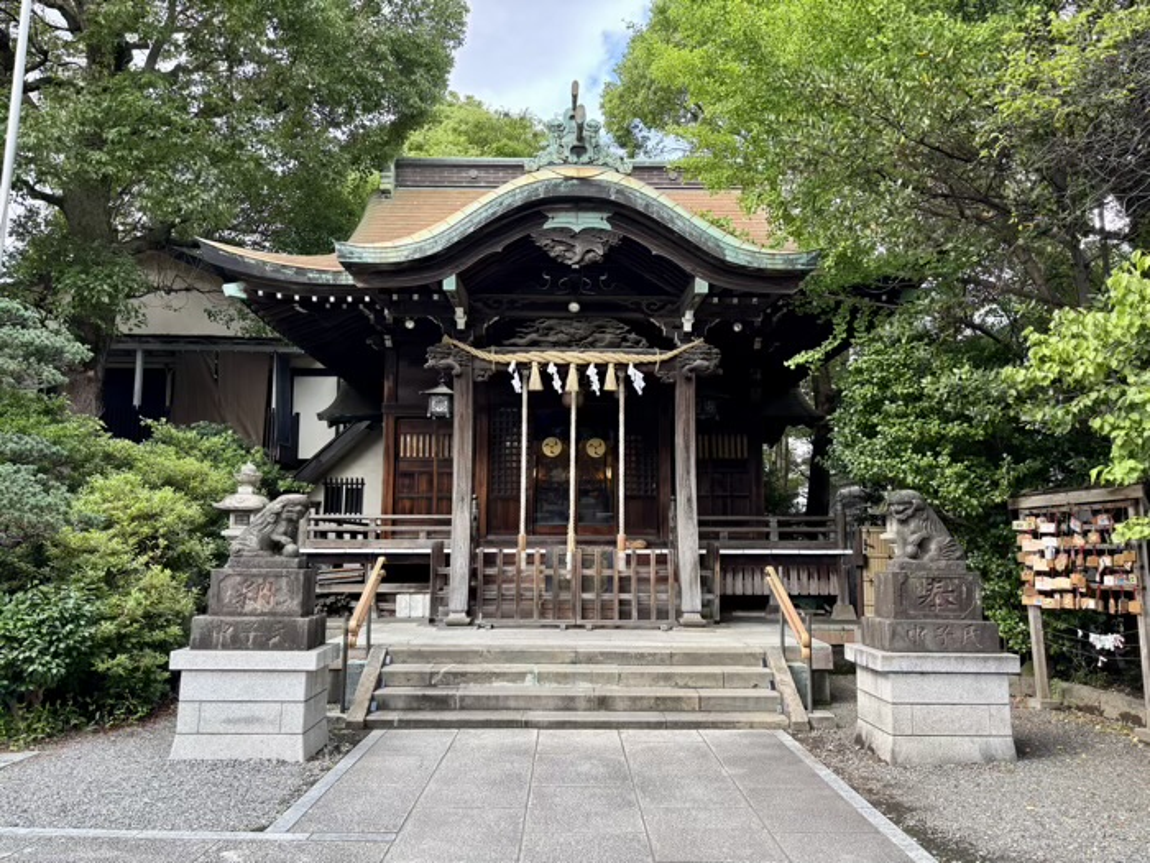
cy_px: 432
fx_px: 864
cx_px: 575
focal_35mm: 26
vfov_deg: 53.1
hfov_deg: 67.3
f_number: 1.6
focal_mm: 5.96
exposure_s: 1/276
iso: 50
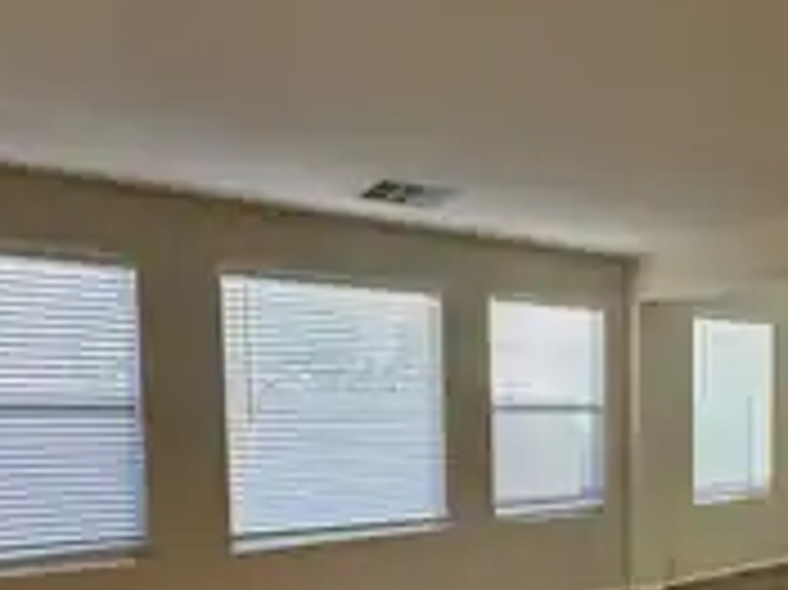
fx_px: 728
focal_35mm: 32
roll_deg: +0.3
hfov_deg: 53.4
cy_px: 459
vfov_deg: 42.4
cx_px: 621
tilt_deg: -3.8
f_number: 2.2
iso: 64
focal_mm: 2.22
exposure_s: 1/99
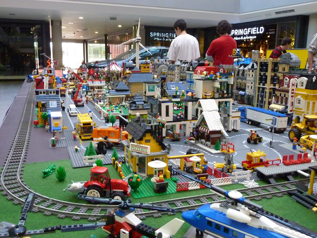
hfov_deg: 56.8
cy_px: 119
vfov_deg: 44.2
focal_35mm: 32
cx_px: 158
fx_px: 293
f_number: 3.5
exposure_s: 1/60
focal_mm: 5.3
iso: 800
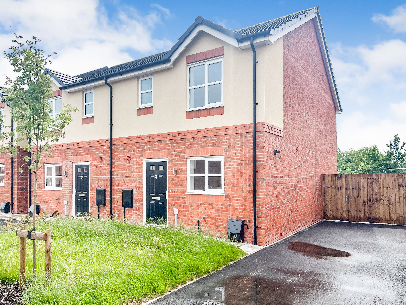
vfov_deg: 53.1
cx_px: 203
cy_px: 152
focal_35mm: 26
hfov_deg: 67.3
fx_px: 305
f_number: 1.5
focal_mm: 5.7
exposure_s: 1/4000
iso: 50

• • •

All of the data above should be printed again exactly, though none of the pictures belong in the copy.

• **Response area**:
cy_px: 432
fx_px: 864
cx_px: 575
focal_35mm: 26
vfov_deg: 53.1
hfov_deg: 67.3
f_number: 1.6
focal_mm: 5.96
exposure_s: 1/276
iso: 50
fx_px: 728
focal_35mm: 32
roll_deg: +0.3
hfov_deg: 53.4
cy_px: 459
vfov_deg: 42.4
cx_px: 621
tilt_deg: -3.8
f_number: 2.2
iso: 64
focal_mm: 2.22
exposure_s: 1/99
hfov_deg: 56.8
cy_px: 119
vfov_deg: 44.2
focal_35mm: 32
cx_px: 158
fx_px: 293
f_number: 3.5
exposure_s: 1/60
focal_mm: 5.3
iso: 800
vfov_deg: 53.1
cx_px: 203
cy_px: 152
focal_35mm: 26
hfov_deg: 67.3
fx_px: 305
f_number: 1.5
focal_mm: 5.7
exposure_s: 1/4000
iso: 50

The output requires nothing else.